ElevenLabs has expanded the capabilities of its latest text-to-speech model, Eleven V3, bringing support to a total of 70 languages.
Highlights
- Global Language Support: Eleven V3 now supports 70 languages, covering around 90% of the world’s population.
- New Additions: Languages like Arabic, Bengali, Marathi, Tamil, Swahili, Latvian, and Nepali are now included.
- Expressiveness Upgraded: Inline audio tags introduce whispers, laughter, sighs, and emotional tone modulation.
- Multi-Speaker Dialogue: The model enables realistic conversations with features like interruptions, overlaps, and natural pacing.
- Enterprise-Ready: Ideal for industries like e-learning, customer support, media localization, and audiobooks.
- Voice Cloning for Best Results: Users are encouraged to create language-specific Instant Voice Clones for optimal output.
- No API Yet: Eleven V3 is available only via the ElevenLabs website and apps, with API support potentially coming soon.
- Accent Bias Concerns: Researchers urge for better regional accent handling to ensure linguistic equity and inclusivity.
The update introduces 41 additional languages, enabling the platform to serve approximately 90% of the global population. This expansion reflects a growing focus on linguistic accessibility and natural-sounding AI-generated voices.
Launched on June 8 in alpha, Eleven V3 is positioned by the company as its most expressive model to date, with enhancements that extend beyond language support to include emotional tone, multi-speaker capabilities, and improved conversational realism.
Language Expansion Aims for Global Reach
The newly added languages include both widely spoken ones such as Arabic, Bengali, Marathi, Tamil, Telugu, Malay, and Swahili, as well as regionally significant languages like Assamese, Catalan, Latvian, and Nepali.
To achieve the best voice performance, users are encouraged to create an Instant Voice Clone (IVC) while selecting the desired language. ElevenLabs has also announced that language-specific voices will be gradually added to its Voice Library in the coming weeks.
This move is particularly relevant for industries like media localization, education, accessibility tools, and customer support, where multilingual support is essential.
Improvements in Expressiveness and Realism
In addition to language expansion, Eleven V3 introduces a series of voice expressiveness enhancements. The model now supports inline audio tags, allowing users to include subtle speech elements such as:
- Whispers
- Sighs
- Laughter
- Emotional emphasis (e.g., excitement or frustration)
These features are designed to deliver more natural and emotionally resonant outputs, helping voice content feel less robotic and more conversational.
Multi-Speaker Features and Dialogue Support
The update also brings multi-speaker functionality, enabling realistic dialogue and character-driven interactions. This includes:
- Support for interruptions
- Overlapping speech
- Natural pacing between speakers
These upgrades improve voice experiences for use cases like audiobooks, podcasts, simulations, and interactive narratives, where multiple voices and emotional dynamics are key.
Availability and Platform Access
As of now, Eleven V3 is accessible only through the ElevenLabs website and mobile apps. There is currently no API support, which may limit immediate integration for developers and enterprise solutions. However, the company has hinted that developer-facing tools may be introduced later.
Earlier this year, ElevenLabs also unveiled Agent Transfer, a feature designed for conversational AI environments that allows virtual agents to pass context-rich conversations to each other. While separate from the Eleven V3 update, it demonstrates the company’s broader strategy in AI communications.

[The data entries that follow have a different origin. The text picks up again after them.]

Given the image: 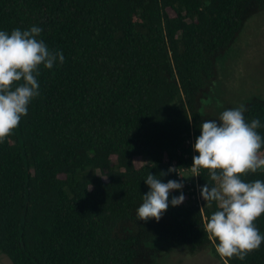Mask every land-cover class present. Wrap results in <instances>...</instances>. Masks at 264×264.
Wrapping results in <instances>:
<instances>
[{
  "label": "trees",
  "instance_id": "trees-1",
  "mask_svg": "<svg viewBox=\"0 0 264 264\" xmlns=\"http://www.w3.org/2000/svg\"><path fill=\"white\" fill-rule=\"evenodd\" d=\"M261 11L264 0H0V30L37 25L65 57L40 66L39 96L0 140V250L14 264H162L161 241L217 255L203 231L215 202L184 182L159 221L136 209L148 173L180 180L192 165L199 124L218 117L202 108L219 60ZM243 105L264 125L263 97ZM198 179L214 183L207 170ZM254 223L261 232L264 214ZM222 260L264 264V243Z\"/></svg>",
  "mask_w": 264,
  "mask_h": 264
},
{
  "label": "clouds",
  "instance_id": "clouds-1",
  "mask_svg": "<svg viewBox=\"0 0 264 264\" xmlns=\"http://www.w3.org/2000/svg\"><path fill=\"white\" fill-rule=\"evenodd\" d=\"M42 31L37 25L10 32L0 30V140L18 126L31 101L39 96L40 66L52 69L65 60L62 51L49 49L40 38ZM245 111L241 104L225 108L215 119L203 120L200 134L191 145L197 154L192 157L189 177L199 176L203 169L214 182L207 181L199 189L201 198L216 206L206 218L203 231L214 240L215 252L222 259L244 260L264 243V234L254 223L264 214V180L242 179L247 173L264 171L260 155L264 135L257 131L264 125L258 118L246 121ZM144 181L148 191L136 209L139 221H159L170 205L176 207L185 200L182 180L163 182L150 172ZM172 190L179 195L169 199Z\"/></svg>",
  "mask_w": 264,
  "mask_h": 264
},
{
  "label": "rangeland",
  "instance_id": "rangeland-1",
  "mask_svg": "<svg viewBox=\"0 0 264 264\" xmlns=\"http://www.w3.org/2000/svg\"><path fill=\"white\" fill-rule=\"evenodd\" d=\"M220 75L204 100L202 110L218 116L225 108L238 107L253 96L264 98V11L253 15L237 41L219 60ZM264 158V157H262ZM261 234H264V226ZM164 248L162 264H226L211 248L190 253L184 246ZM0 264H14L0 250Z\"/></svg>",
  "mask_w": 264,
  "mask_h": 264
},
{
  "label": "built area",
  "instance_id": "built-area-1",
  "mask_svg": "<svg viewBox=\"0 0 264 264\" xmlns=\"http://www.w3.org/2000/svg\"><path fill=\"white\" fill-rule=\"evenodd\" d=\"M192 142V138L190 137L187 141V143H191ZM191 167V166H190ZM190 167H179L177 168V175L178 178L180 180H182L184 182L185 185H189V190L193 191V198L195 200H198L199 203L202 205L203 203V199L200 196V186H202L203 184L199 182L198 176H193V177H189L191 175V170ZM184 177H181V176Z\"/></svg>",
  "mask_w": 264,
  "mask_h": 264
}]
</instances>
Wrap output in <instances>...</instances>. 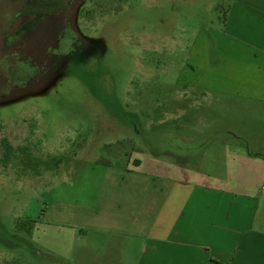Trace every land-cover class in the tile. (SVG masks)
<instances>
[{"label": "rangeland", "instance_id": "1", "mask_svg": "<svg viewBox=\"0 0 264 264\" xmlns=\"http://www.w3.org/2000/svg\"><path fill=\"white\" fill-rule=\"evenodd\" d=\"M64 1L0 37V264H62L40 224L62 178L140 148L184 156V143L194 154L216 142L201 129L216 106L175 81L226 0ZM25 2L0 0V32Z\"/></svg>", "mask_w": 264, "mask_h": 264}, {"label": "crops", "instance_id": "2", "mask_svg": "<svg viewBox=\"0 0 264 264\" xmlns=\"http://www.w3.org/2000/svg\"><path fill=\"white\" fill-rule=\"evenodd\" d=\"M220 17L175 81L216 106L201 125L216 142L62 178L40 219L62 264H264V0H226Z\"/></svg>", "mask_w": 264, "mask_h": 264}, {"label": "trees", "instance_id": "3", "mask_svg": "<svg viewBox=\"0 0 264 264\" xmlns=\"http://www.w3.org/2000/svg\"><path fill=\"white\" fill-rule=\"evenodd\" d=\"M67 6L68 4L65 3L64 0H26L19 12L10 20L7 27L0 32V37L5 36L10 32L12 24L20 16H31V18L21 27V29H26L34 22L40 20L43 15L61 13L67 10Z\"/></svg>", "mask_w": 264, "mask_h": 264}]
</instances>
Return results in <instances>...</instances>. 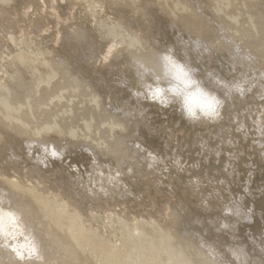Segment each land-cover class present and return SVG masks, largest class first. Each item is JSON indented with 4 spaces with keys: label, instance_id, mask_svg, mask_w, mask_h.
I'll list each match as a JSON object with an SVG mask.
<instances>
[{
    "label": "rangeland",
    "instance_id": "rangeland-1",
    "mask_svg": "<svg viewBox=\"0 0 264 264\" xmlns=\"http://www.w3.org/2000/svg\"><path fill=\"white\" fill-rule=\"evenodd\" d=\"M158 1L139 0L143 11L140 12L115 0H0V89L16 91L22 83H32L35 96L51 98L59 94L67 99L76 95L80 89L37 92L36 74L47 73L49 63L64 58L68 71L86 80L83 92L88 98L99 93L100 98L104 97L102 103L116 109L119 118L128 117L129 123L115 128V136L128 140L131 149L140 148L148 159L158 162L153 165L156 167L148 166L147 159L144 161L146 156L137 152L130 161L136 163V168L130 171L124 164L127 170L124 168L117 174L108 162L92 164L80 148L86 142L84 136L90 135L82 130L79 139L69 138V145L64 144L68 151L64 162L55 160L49 166H41L38 153H30L27 143L20 138L13 140L12 132L7 131L0 133V192L3 189L10 192L12 186L8 181L14 180L13 183L51 198L52 203H67L81 212L79 221L90 229L91 235L97 240L109 239L112 250L120 248L125 230L141 234V227L147 224L164 230L169 226L170 211L176 208L190 224L198 219L208 224L211 217H219L220 222L226 219L230 213L226 208L232 205L240 210L241 216L236 215L240 228L236 239L225 230L218 234L216 240H221L217 241L221 251L227 256L229 244L239 243V251L245 248L250 264H263L264 66L256 64L253 67L257 69L251 71L249 67L233 65L229 52L222 47L210 52L194 47L187 36H181L177 28L171 27L164 14L150 9ZM207 1L192 0L208 20L220 25ZM107 26L116 31L118 26L127 29L123 32L125 37L141 36L144 45L150 48L160 51L174 48L175 56L205 86L209 80L216 83L219 79L239 88L240 81H244L237 89L238 98L221 90L225 103L222 117L209 120L202 114L207 118L205 121L188 118L179 102L168 107L155 102L150 92L153 86L146 85L145 79L140 82L127 38H121L115 30L110 32L112 35L104 34ZM27 101L30 102V97ZM47 138L59 140L50 131ZM96 170L107 175L113 173L112 178L121 180L120 186H116L125 185L127 190L113 189L106 195L112 190L107 182L92 187L98 195L91 197L76 182L83 178L88 181V174ZM91 215L97 220H92ZM232 215L229 217L233 218ZM203 231V235L208 232ZM199 234L195 230L190 232L197 241Z\"/></svg>",
    "mask_w": 264,
    "mask_h": 264
},
{
    "label": "bare ground",
    "instance_id": "bare-ground-1",
    "mask_svg": "<svg viewBox=\"0 0 264 264\" xmlns=\"http://www.w3.org/2000/svg\"><path fill=\"white\" fill-rule=\"evenodd\" d=\"M138 1L115 0L117 3L129 4L134 10L143 12L139 8ZM207 2L214 15L219 19L220 25L216 26L214 22L208 20L204 16V11L200 12V7L192 0H159L154 5L156 8L150 6V9L164 14L169 19L171 27L177 28V33L187 36L190 43L201 51L208 50L210 52L222 47L229 52L232 64L235 66L240 64L251 68V71L257 69V67H253L256 64L264 66V1L208 0ZM110 27L107 26L106 32L103 33L107 35L114 32L115 28L113 30ZM126 30L125 28L120 29L118 26L115 31L121 38H127L131 49L130 56L138 69L140 82L142 83V79H145V84L148 86L166 87L172 81L173 74L166 75V63L163 60V55L171 50V55L180 61L174 54V48L170 47L169 51L150 48L146 44L144 45L143 39L139 35L125 37L123 32ZM80 38L84 39L85 37ZM227 39L229 40L227 41ZM180 62L185 66L188 78L198 82L194 87L201 88L207 94L215 95L220 101L215 114L207 116L209 120H218L223 115L222 107L225 104L220 96L221 90L227 96L237 97V89L239 90L240 86H243L241 84L244 81H240V86L237 88L232 82L229 84L216 79V83H214L209 80L207 87L199 82L193 70L185 62ZM48 65L47 73L36 74L38 78L37 92L47 93L54 90L59 93L60 89H65V91L80 89V91L66 99L59 94L51 98L32 95V83H22V86L16 88V91L4 92L0 89V133L12 132L13 140L20 138L28 144L30 153L33 155L38 153L37 159L41 166H49L55 160L64 162L66 160L64 157L68 152L69 138L77 137L76 139H79L80 132L86 130L90 135L84 136L86 142L81 144L80 148L84 149L83 155L89 158V162L95 165L108 162L109 167L112 166L116 174L123 171L124 164L127 165L128 170L133 171L136 168V163L133 164L130 161L134 154L140 153L142 150L140 148L131 149L127 145L128 140L124 141V139L115 136L114 132L115 128H123L125 123H129L128 117L119 118L116 109L109 108V106L107 108L106 104L102 103L101 99L104 97L100 98L99 93L94 97L97 98L96 100L93 97L88 98V94L83 92L86 80L84 81L76 73H70L64 58L54 60ZM262 77H264V73H262ZM254 82L255 80L251 81L249 86L252 87ZM152 90L153 87L150 92ZM27 97H30V102L27 101ZM133 102H135L134 99ZM173 102L181 103L176 98H173ZM173 102L169 103L167 107ZM141 110V114H143L144 108ZM128 114L130 115V113ZM147 114L149 115V113ZM203 116L202 113H199L198 119H203ZM207 118L201 120L205 121ZM49 131L55 134L59 140H49L47 138ZM153 145L155 144L153 143ZM74 151L75 149L72 150V152ZM143 154L146 156L145 153ZM101 157H105L104 159L107 160ZM144 159L145 162L147 159L148 166L158 164L155 159L150 160L147 156ZM99 167L101 168V166ZM88 175V181H84L86 179L83 178L81 182L76 183L78 186L86 188L91 197L98 195L92 187L95 185L101 187L107 182L111 183L107 186H111L112 190L106 195H110L114 191L113 189L119 192V188L127 190L125 185H121L123 187L116 186H120L121 180H118L117 177L112 178L113 173L111 172L107 175L101 170L98 172L96 170ZM13 181H8L12 186L10 192H4L5 189L0 192V264H250L245 248H240L239 251L240 246H237L239 243L229 244L230 252L226 256L220 249L222 246L217 243L219 240H216L222 230L229 232L236 239V232L240 228L238 226L240 221L236 220V215L241 216V214L240 210H236L232 205L226 208L230 212L227 213V218L225 216L226 219H221L220 222V219H217L219 217L216 219L211 217L208 219L210 221L208 224L199 219L197 223L190 224L181 218L178 212L179 208H176L170 211L169 226L163 228L164 230H161L160 226L151 224L143 225L141 234L125 230L120 248L112 250L108 238L103 241L97 240L94 234L91 235L90 229L82 225L79 221L81 212L78 209L67 203H52L54 201L51 198L47 196L44 198L21 184L13 183ZM81 193L80 191L79 194ZM230 214H233V218L229 217ZM96 218L91 215L92 220H97ZM221 225L223 229L220 227ZM204 229L208 232L203 235ZM191 230L200 233L198 236L196 235L198 241L190 235ZM112 237L115 238V236Z\"/></svg>",
    "mask_w": 264,
    "mask_h": 264
},
{
    "label": "clouds",
    "instance_id": "clouds-1",
    "mask_svg": "<svg viewBox=\"0 0 264 264\" xmlns=\"http://www.w3.org/2000/svg\"><path fill=\"white\" fill-rule=\"evenodd\" d=\"M163 60L166 63V75L173 74L172 81L166 87L153 86L151 97L165 107L173 102V98L179 99L190 119H198L199 113L204 116L215 114L216 107L220 103L216 96L207 94L199 87H194L198 82L188 78L185 66L171 55V51L163 55ZM157 80L159 81V78Z\"/></svg>",
    "mask_w": 264,
    "mask_h": 264
}]
</instances>
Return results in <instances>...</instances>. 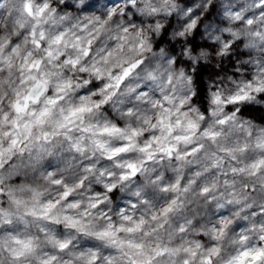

Content Localization and Beyond
With support for over 70 languages and improved emotional fidelity, Eleven V3 is being seen as a valuable tool for enterprise-level applications,
- Marketing video localization
- Multilingual e-learning content
- Customer service chatbots and assistants
- Narration and storytelling for global audiences
Industry analysts note that this development can help businesses improve customer engagement, scale content distribution across languages, and enhance voice-driven applications in diverse markets.
Addressing Accent Bias and Inclusivity
While the expansion is a notable milestone, recent academic research has raised concerns about accent bias in synthetic speech. Some regional accents may be less accurately rendered, potentially leading to perceived digital exclusion.
Maintaining voice quality and consistency across all supported languages and dialects remains an ongoing challenge. Developers and researchers are calling for regular evaluation to ensure equal representation and authenticity in AI-generated voices.